Ciel d’azur. Le soleil a brillé égayant la finale de ce 63e Festival sans grand éclat. Autour du Palais, dispersées les foules, disparues les barricades séparant le bon peuple des stars paradant sur le tapis rouge. À quelques encablures du Palais, les bateaux des milliardaires voguant dans le sillage des célébrités ont levé l’ancre. Les paparazzis ont quitté les lieux et la Croisette affiche la tristesse des lendemains de fête. Les affaires? Médiocres, se lamentent les commerçants cannois. Pourtant les bénéfices générés par les cent mille touristes drainés par le Festival du film sont loin d’être négligeables: 200 à 250 millions d’euros et 3000 emplois pour la ville de Cannes. Chopard, le joaillier partenaire officiel du Festival qui pare les actrices pour la montée des marches réalise 15% de son chiffre d’affaires pendant les 12 jours que dure la manifestation.

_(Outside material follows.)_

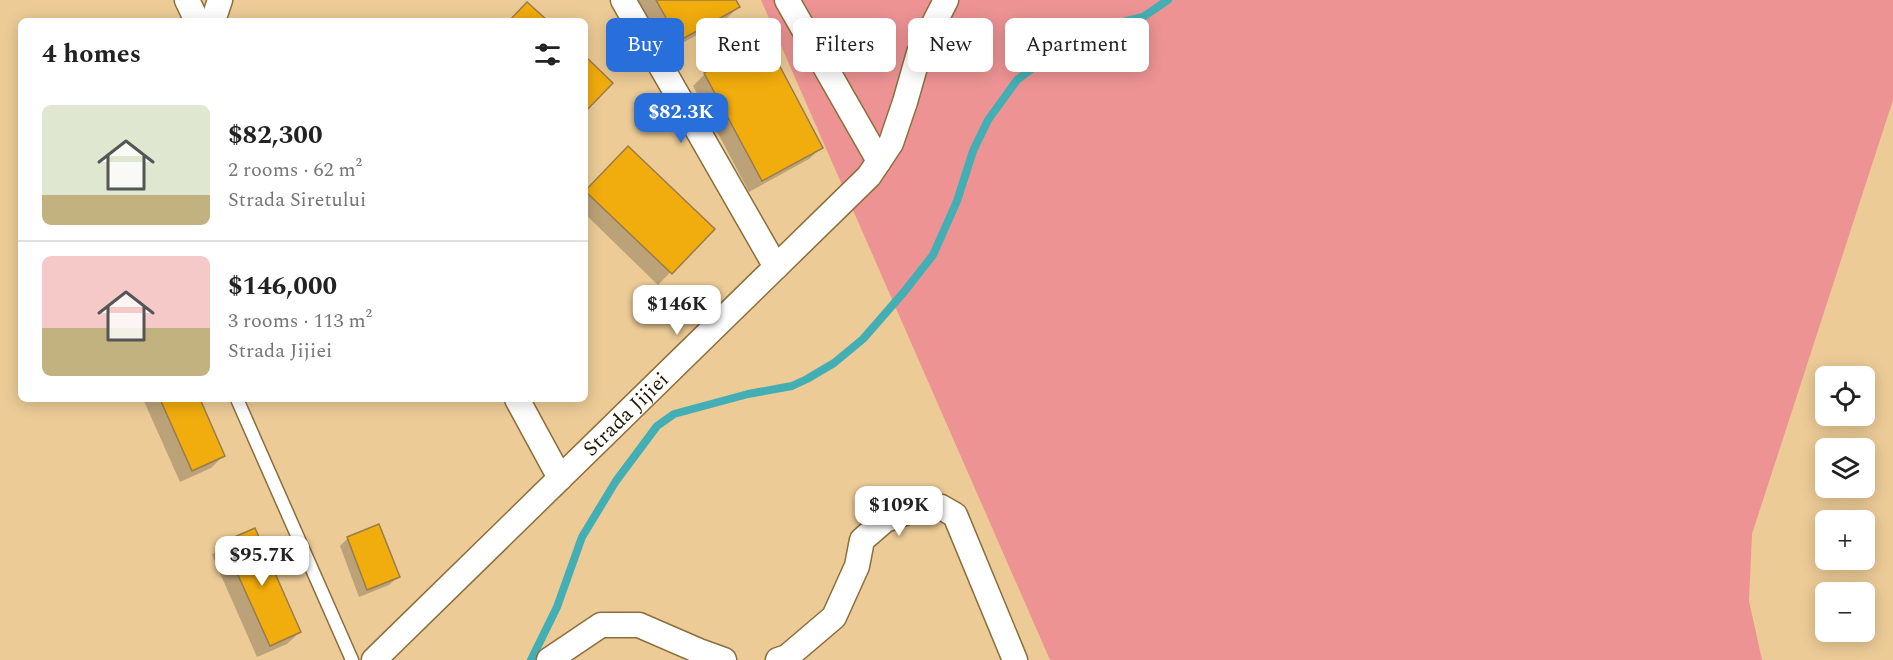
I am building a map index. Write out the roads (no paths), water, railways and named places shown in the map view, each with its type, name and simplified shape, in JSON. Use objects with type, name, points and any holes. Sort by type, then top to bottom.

Où? Là où niche la clientèle huppée: dans les suites des palaces, dans les salons des yachts comme le Lady Moura, propriété d’un homme d’affaires saoudien qui arbore modestement en poupe son écusson et son nom gravé dans de l’or 24 carats.
 

Palme d’or

Classé nanar # 1 parmi les 5 plus mauvais films de la sélection par les critiques du quotidien Le Figaro, porté au pinacle du 7e art avant sa consécration par 2 autres journaux français tout aussi prestigieux, Oncle Boonmee, celui qui se souvient de ses vies antérieures, du Thaïlandais Apichatpong Weerasethakul, est l’heureux lauréat de la Palme d’Or de ce 63e Festival. Œuvre étrange, elle nous conduit – lentement – à la rencontre des défunts de l’oncle mourant, dans une expédition dangereusement hypnotique; fantasmagorie d’une extrême beauté visuelle, magie des sons d’une jungle tropicale peuplée de créatures surnaturelles. Fascinante au départ, l’expédition finit par produire un dangereux effet soporifique sur le spectateur. Unique: l’extraordinaire séquence du lac où un poisson-chat s’affaire à féconder (?) une princesse flottante.

Histoires d’amour
Ô combien mérité ce Grand Prix attribué à Des hommes et des dieux du Français Xavier Beauvois. Œuvre sur la foi, le courage et la fraternité face à la barbarie et au fanatisme, elle s’inspire librement de la vie des Moines Cisterciens dans une région éloignée de l’Algérie et de leur enlèvement par un groupe armé en 1996. Dans un style dépouillé, le cinéaste a magnifiquement réussi, avec des acteurs prodigieux de vérité dont Lambert Wilson et Michael Lonsdale, à nous hisser bien au delà de la médiocrité quotidienne. Bouleversante immersion dans la re-création d’un univers de générosité ou le don de soi est total. Tournée, Prix de la mise en scène attribué au réalisateur-acteur français Mathieu Amalric, l’un des favoris d’une partie de la critique, se devait de figurer au Palmarès. Dans ce film inspiré, nous suivons un piètre héros qui promène sa troupe de New Burlesque au rythme des ratés à répétition de sa problématique vie. Générosité là aussi et fabuleuse performance d’acteur de Mathieu Amalric. Un homme qui crie, Prix du Jury, du Tchadien Mahamat-Saleh Haroun, salue le retour de l’Afrique en compétition après une absence d’une douzaine d’années. Avec lui, c’est son pays à feu et à sang qui crie et son film, tout de compassion, met en scène l’impossible choix auquel sont confrontés les hommes dans un monde qui nie leur existence.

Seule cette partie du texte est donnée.